[Records excerpted from a collection]
>>

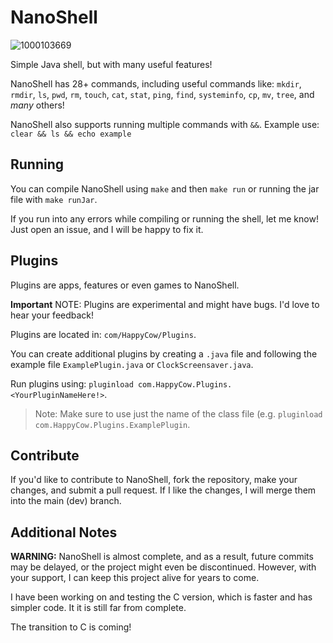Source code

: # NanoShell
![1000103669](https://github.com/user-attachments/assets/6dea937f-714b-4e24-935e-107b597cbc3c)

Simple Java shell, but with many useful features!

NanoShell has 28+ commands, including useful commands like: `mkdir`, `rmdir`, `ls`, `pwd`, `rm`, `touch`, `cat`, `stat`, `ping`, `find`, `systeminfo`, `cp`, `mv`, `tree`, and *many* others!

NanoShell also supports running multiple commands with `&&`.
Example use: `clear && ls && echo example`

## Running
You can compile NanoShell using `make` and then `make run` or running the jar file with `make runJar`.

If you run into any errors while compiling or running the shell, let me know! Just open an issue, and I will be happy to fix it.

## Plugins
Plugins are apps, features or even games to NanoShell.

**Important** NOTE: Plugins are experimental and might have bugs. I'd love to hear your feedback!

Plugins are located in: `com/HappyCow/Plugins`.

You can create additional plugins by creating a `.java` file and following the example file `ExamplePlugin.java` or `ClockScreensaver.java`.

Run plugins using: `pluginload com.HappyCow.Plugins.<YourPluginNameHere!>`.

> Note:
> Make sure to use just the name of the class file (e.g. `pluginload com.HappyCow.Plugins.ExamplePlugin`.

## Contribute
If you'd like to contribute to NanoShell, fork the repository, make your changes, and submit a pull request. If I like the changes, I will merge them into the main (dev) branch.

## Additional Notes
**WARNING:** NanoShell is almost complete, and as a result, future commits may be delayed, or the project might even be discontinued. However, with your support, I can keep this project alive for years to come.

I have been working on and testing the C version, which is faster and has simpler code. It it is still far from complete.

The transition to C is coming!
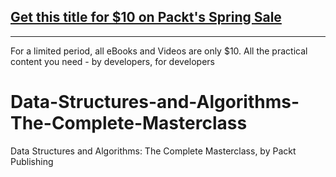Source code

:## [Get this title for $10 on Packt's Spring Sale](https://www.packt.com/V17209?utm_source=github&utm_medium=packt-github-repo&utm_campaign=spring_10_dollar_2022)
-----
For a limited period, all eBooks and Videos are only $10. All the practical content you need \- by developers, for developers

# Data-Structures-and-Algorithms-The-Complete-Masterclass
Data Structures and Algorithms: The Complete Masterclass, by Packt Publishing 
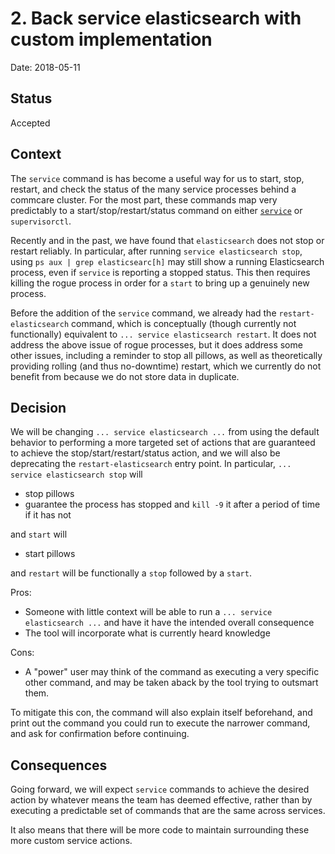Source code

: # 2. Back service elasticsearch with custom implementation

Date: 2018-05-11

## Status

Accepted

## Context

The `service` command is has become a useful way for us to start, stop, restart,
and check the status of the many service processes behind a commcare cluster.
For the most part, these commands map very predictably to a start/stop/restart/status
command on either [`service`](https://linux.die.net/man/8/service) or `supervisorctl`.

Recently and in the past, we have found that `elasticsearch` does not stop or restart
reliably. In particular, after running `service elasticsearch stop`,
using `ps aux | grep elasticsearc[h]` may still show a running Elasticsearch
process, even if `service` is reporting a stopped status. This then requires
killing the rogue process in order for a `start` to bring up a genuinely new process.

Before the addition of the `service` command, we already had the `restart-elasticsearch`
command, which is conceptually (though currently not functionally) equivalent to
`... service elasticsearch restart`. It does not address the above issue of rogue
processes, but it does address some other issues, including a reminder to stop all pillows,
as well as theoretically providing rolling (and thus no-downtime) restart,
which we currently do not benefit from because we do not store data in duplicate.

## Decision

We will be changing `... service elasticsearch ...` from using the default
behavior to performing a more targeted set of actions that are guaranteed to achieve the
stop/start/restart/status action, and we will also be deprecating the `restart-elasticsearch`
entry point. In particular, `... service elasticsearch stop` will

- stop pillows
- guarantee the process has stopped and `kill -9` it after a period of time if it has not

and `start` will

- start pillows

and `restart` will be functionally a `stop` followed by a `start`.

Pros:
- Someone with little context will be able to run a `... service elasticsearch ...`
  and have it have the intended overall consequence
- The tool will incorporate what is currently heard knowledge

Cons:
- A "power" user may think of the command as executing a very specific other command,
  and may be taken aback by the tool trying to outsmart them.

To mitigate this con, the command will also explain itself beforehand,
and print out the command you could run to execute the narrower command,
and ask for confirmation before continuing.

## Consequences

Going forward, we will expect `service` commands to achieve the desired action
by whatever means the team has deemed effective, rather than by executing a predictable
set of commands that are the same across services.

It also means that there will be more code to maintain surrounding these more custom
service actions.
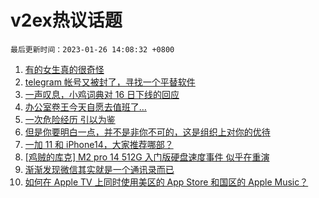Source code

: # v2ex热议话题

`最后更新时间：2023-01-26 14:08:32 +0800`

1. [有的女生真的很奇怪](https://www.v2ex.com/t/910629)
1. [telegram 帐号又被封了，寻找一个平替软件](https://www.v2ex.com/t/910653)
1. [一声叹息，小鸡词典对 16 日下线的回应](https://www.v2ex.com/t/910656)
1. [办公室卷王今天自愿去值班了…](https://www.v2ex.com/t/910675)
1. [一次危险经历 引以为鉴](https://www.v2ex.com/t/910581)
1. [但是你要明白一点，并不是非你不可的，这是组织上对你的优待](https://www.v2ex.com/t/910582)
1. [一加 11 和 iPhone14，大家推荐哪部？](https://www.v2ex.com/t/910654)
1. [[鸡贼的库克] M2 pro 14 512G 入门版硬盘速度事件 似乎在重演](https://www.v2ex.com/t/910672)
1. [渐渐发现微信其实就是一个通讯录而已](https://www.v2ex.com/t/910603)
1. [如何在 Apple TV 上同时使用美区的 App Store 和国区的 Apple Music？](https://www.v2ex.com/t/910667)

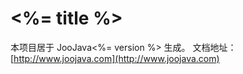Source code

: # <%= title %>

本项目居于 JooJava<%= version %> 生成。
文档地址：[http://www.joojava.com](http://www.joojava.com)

<<
>>

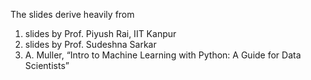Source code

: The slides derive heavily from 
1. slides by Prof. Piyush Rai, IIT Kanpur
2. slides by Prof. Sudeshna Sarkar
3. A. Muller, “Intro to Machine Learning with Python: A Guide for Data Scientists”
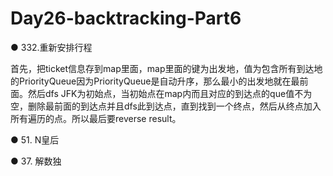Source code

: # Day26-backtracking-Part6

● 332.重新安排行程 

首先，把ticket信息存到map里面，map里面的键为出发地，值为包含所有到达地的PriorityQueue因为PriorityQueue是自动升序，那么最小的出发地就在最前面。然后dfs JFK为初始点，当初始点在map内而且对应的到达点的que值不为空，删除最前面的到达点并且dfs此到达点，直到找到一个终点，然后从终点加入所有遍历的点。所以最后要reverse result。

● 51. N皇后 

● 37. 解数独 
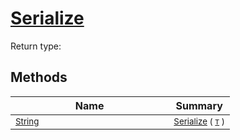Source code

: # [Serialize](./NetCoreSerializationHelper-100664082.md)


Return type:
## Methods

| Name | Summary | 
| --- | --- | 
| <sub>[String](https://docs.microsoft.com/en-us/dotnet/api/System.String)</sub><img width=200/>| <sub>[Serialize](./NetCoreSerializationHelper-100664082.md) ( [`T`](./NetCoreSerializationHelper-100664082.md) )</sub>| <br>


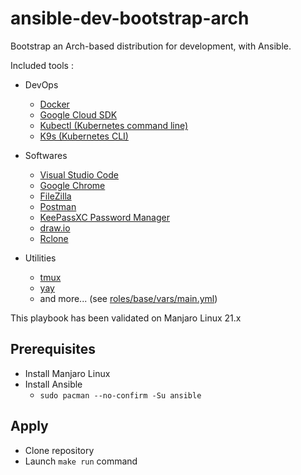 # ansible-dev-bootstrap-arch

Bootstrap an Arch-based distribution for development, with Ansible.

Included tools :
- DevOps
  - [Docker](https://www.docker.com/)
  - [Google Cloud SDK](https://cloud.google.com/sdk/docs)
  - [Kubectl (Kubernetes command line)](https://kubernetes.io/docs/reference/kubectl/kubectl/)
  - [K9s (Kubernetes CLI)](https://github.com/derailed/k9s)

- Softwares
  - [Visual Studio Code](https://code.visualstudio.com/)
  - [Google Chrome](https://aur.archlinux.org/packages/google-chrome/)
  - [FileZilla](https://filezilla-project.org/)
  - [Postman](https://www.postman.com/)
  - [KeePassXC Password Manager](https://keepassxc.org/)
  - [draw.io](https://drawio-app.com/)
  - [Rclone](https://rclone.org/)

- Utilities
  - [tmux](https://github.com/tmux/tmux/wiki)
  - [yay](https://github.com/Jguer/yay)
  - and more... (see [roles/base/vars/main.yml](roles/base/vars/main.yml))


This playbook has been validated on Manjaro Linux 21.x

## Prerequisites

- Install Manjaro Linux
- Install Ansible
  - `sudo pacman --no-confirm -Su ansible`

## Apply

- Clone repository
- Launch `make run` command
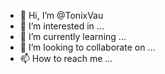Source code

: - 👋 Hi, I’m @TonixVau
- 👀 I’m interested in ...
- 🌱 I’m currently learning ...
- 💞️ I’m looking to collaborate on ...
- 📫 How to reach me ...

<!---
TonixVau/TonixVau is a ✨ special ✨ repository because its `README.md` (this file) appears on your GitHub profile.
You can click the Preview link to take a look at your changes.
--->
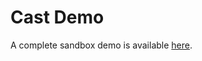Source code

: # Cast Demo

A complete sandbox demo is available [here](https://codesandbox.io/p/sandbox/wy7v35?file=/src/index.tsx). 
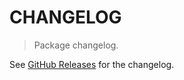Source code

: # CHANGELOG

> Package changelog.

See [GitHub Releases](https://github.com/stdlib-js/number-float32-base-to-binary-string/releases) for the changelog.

<<
>>

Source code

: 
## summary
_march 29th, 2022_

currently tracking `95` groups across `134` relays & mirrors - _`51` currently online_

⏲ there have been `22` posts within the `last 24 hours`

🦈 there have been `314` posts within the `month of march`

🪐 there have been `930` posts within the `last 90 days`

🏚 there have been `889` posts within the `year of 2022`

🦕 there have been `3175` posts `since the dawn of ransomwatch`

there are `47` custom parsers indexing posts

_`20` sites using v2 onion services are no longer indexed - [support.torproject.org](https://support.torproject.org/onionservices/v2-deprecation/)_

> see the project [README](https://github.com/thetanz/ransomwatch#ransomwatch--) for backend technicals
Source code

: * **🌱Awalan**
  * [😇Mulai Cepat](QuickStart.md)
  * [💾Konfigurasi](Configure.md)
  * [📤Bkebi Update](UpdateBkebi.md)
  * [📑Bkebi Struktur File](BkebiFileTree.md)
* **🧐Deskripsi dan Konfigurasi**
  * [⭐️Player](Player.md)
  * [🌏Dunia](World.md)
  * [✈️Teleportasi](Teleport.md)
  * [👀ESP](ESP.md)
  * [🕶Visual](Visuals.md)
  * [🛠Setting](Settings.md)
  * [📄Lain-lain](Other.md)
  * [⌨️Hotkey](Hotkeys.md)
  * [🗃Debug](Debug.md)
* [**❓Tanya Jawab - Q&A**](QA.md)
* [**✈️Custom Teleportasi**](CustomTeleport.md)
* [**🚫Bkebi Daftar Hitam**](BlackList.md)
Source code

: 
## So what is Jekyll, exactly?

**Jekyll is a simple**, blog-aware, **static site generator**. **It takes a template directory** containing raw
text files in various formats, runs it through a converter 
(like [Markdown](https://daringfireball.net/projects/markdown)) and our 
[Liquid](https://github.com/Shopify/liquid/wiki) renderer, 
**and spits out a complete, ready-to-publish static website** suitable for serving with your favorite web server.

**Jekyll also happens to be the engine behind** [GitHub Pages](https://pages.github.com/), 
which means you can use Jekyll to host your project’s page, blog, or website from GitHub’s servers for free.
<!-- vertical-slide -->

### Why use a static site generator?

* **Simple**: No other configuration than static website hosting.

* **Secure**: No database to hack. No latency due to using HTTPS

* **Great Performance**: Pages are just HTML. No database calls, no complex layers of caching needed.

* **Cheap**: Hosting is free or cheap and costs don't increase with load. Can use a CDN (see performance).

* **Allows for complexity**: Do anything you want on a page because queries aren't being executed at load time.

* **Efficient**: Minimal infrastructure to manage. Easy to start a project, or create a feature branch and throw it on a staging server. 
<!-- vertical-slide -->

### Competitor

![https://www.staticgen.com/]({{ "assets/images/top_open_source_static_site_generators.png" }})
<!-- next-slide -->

<<

◆ WHAT NEEDS TO BE DONE
Please locate every line in the records above that contains the word "there", matching case exactly, and copy each of those lines.

◆ EXERCISE OUTPUT
It also means that there will be more code to maintain surrounding these more custom
⏲ there have been `22` posts within the `last 24 hours`
🦈 there have been `314` posts within the `month of march`
🪐 there have been `930` posts within the `last 90 days`
🏚 there have been `889` posts within the `year of 2022`
🦕 there have been `3175` posts `since the dawn of ransomwatch`
there are `47` custom parsers indexing posts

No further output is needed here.